GIBBS: I think we’ve had a debate about individual policies. We had that debate in particular, we kept score last November, and we won.
RUSH: Right. There’s not gonna be any compromise. ‘We won.’ Obama said the same thing, early in 2009, in that joint legislative leadership meeting he convened at the White House. The Republicans in that meeting talked about maybe the possibility of cutting taxes. ‘No, no, no, no. I won. You can talk about it all you want, but I won,’ and the press was not urging Obama to compromise. The press was not urging Gibbs to compromise. The press was not urging any Democrat to compromise. It’s always the Republicans, even after winning, who are told, ‘You know, you guys better compromise,’ because they’re not happy with the victory. It’s just simple to see. It is what it is. But this is the kind of stuff that ends up co-opting our guys, this relentless assault. You better compromise or you’re gonna be called X. You better compromise or we’re gonna rip you over the coals, and far too many times in the recent past, not even the recent past, our guys have succumbed to it. Here’s Barney Frank, January 28, 2009. On Larry King Live, the fill-in host was John King. He said to Barney Frank, ‘If you don’t have Republicans and conservative Democrats on board with what you want to do, can you have a bipartisan Washington?’
FRANK: We’ve seen this before, but it does also say elections matter. A different philosophy won. We now differ. The electorate has said, ‘No, we want to go a different way and that’s what we’re doing.’
RUSH: Did you understand that? Kind of? It still needs to be translated. Okay, the question was, ‘If you don’t have Republicans and conservative Democrats, can you have a bipartisan Washington?’ Barney Frank said (impression), ‘We’ve seen this before, but it does also say elections matter. A different philosophy won. We now differ. The electorate has said, ‘No, we want to go a different way and that’s what we’re doing.” So Fibbs, Obama, and Barney Frank: No compromise. The electorate said we want to do it your way. No compromise.

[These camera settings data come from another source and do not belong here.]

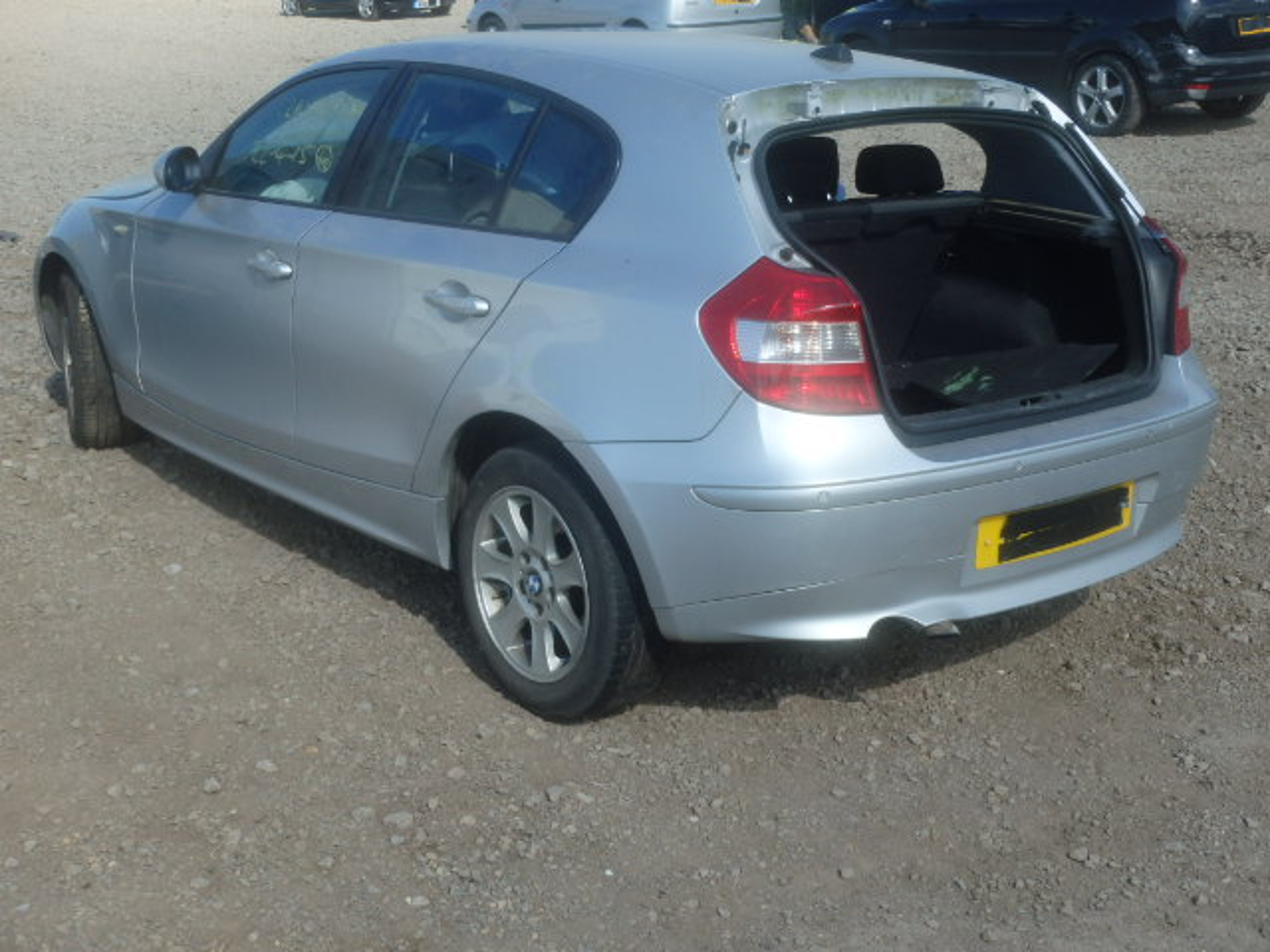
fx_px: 1688
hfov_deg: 41.2
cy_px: 476
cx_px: 635
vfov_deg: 31.5
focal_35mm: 46
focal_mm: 8.3
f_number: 4.9
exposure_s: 1/640
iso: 125
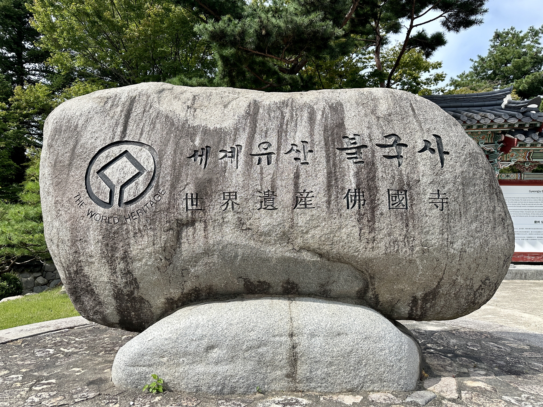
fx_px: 376
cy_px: 204
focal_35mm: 24
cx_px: 272
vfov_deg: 56.8
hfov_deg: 71.6
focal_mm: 6.86
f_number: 1.78
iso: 80
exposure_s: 1/2732
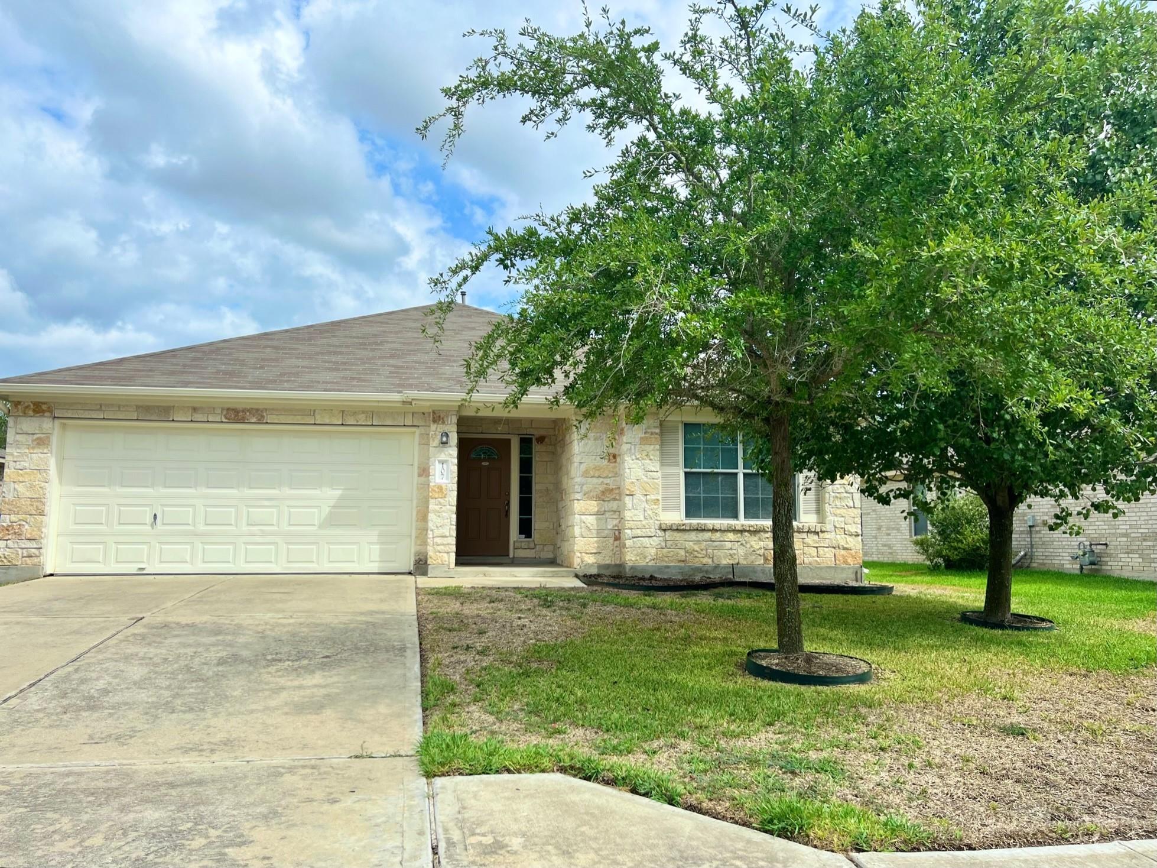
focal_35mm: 26
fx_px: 869
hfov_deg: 67.3
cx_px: 578
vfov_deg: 53.1
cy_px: 434
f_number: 1.5
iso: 50
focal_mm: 5.7
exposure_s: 1/4831
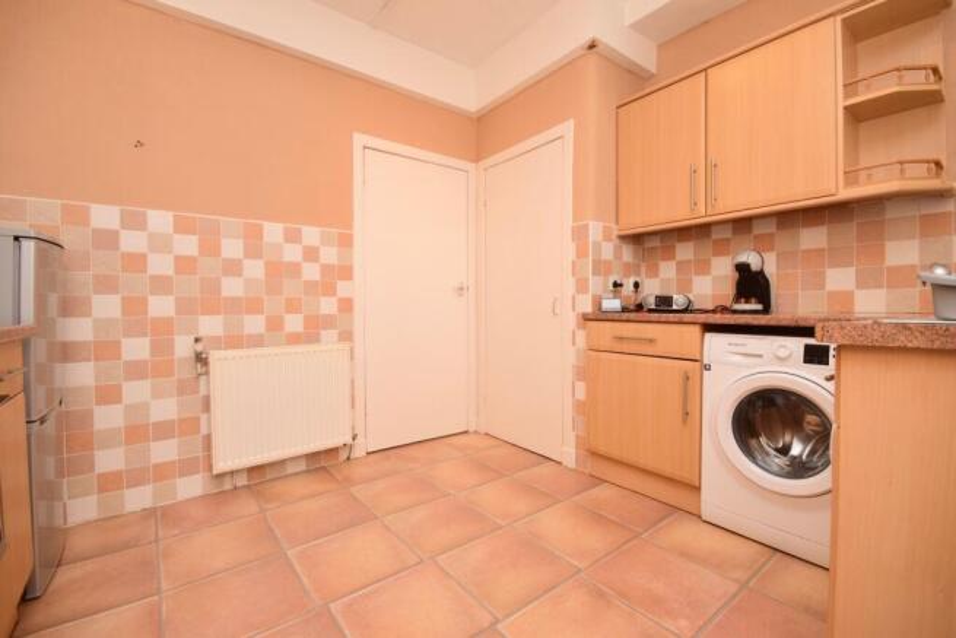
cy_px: 319
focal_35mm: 15
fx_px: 398
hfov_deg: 100.4
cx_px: 478
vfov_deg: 77.4
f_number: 9
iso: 800
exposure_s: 1/80
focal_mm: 10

And now we’ve had the election, the American people have declared that the Obama, Barney Frank, and Fibbs way was dead wrong, and still the media is asking of us, ‘Are you ready to compromise now?’ Obama at the health care summit in Baltimore with GOP leaders said if they couldn’t work something out, ‘The voters would decide who is right or wrong. ‘ Obama said, ‘That’s what elections are for.’ Well, we’ve had the elections, and the electorate said, by declaration, that Obama was dead wrong — and so now we’re supposed to compromise.